NovoRank is a machine learning/deep learning-based algorithm that post-processes the De novo sequencing results.
- NovoRank is implemented and tested with
Python==3.9
requirements.txt
and
DeepLC ( https://github.com/compomics/DeepLC )
MS-Cluster ( http://proteomics.ucsd.edu/software-tools/ms-clusterarchives )
CometX.exe ( this is in-house software modified to calculate XCorr only. The implementation is based on the Comet software )

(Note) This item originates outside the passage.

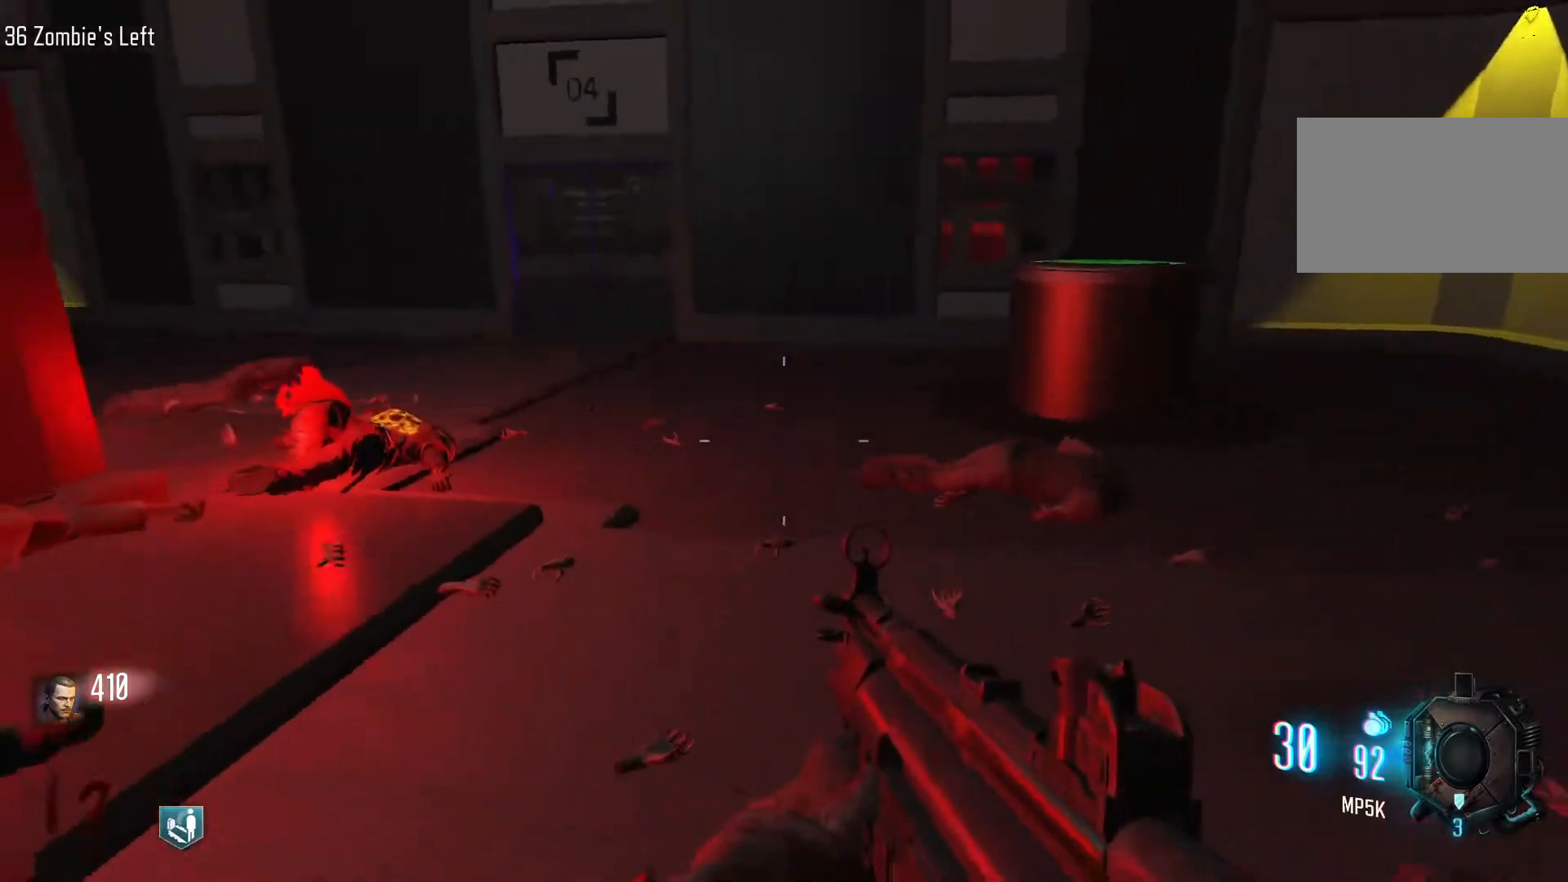
{"keys": ["d", "shift", "w"], "mouse": [], "events": [[217, "w", "down"], [367, "shift", "down"]]}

All data used in the experiment can be downloaded from the 'sample' folder in the NovoRank GitHub repository and https://drive.google.com/drive/folders/13jir3-QLcAVGtUe84Tfp5utctnHRI-5Q?usp=share_link.
A user can download pre-trained model and test sample data at https://drive.google.com/drive/folders/1ICmLBRBhJGdImi4aPwlQVS6pfKT-Z8sI?usp=share_link and run below command line for quick test:
- Create and activate an Anaconda virtual environment.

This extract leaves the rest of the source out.